_Goal of the exercise_. Copy out all the records, word for word.

##### Supplied material #####

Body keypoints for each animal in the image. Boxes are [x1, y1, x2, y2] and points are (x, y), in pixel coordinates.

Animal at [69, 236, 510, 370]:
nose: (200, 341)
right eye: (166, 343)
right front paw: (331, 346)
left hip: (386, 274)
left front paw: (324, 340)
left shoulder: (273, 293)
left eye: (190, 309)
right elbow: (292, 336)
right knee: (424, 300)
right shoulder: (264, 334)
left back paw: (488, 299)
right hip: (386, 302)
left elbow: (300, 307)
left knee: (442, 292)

#####

_Response_.
Body keypoints for each animal in the image. Boxes are [x1, y1, x2, y2] and points are (x, y), in pixel coordinates.

Animal at [69, 236, 510, 370]:
nose: (200, 341)
right eye: (166, 343)
right front paw: (331, 346)
left hip: (386, 274)
left front paw: (324, 340)
left shoulder: (273, 293)
left eye: (190, 309)
right elbow: (292, 336)
right knee: (424, 300)
right shoulder: (264, 334)
left back paw: (488, 299)
right hip: (386, 302)
left elbow: (300, 307)
left knee: (442, 292)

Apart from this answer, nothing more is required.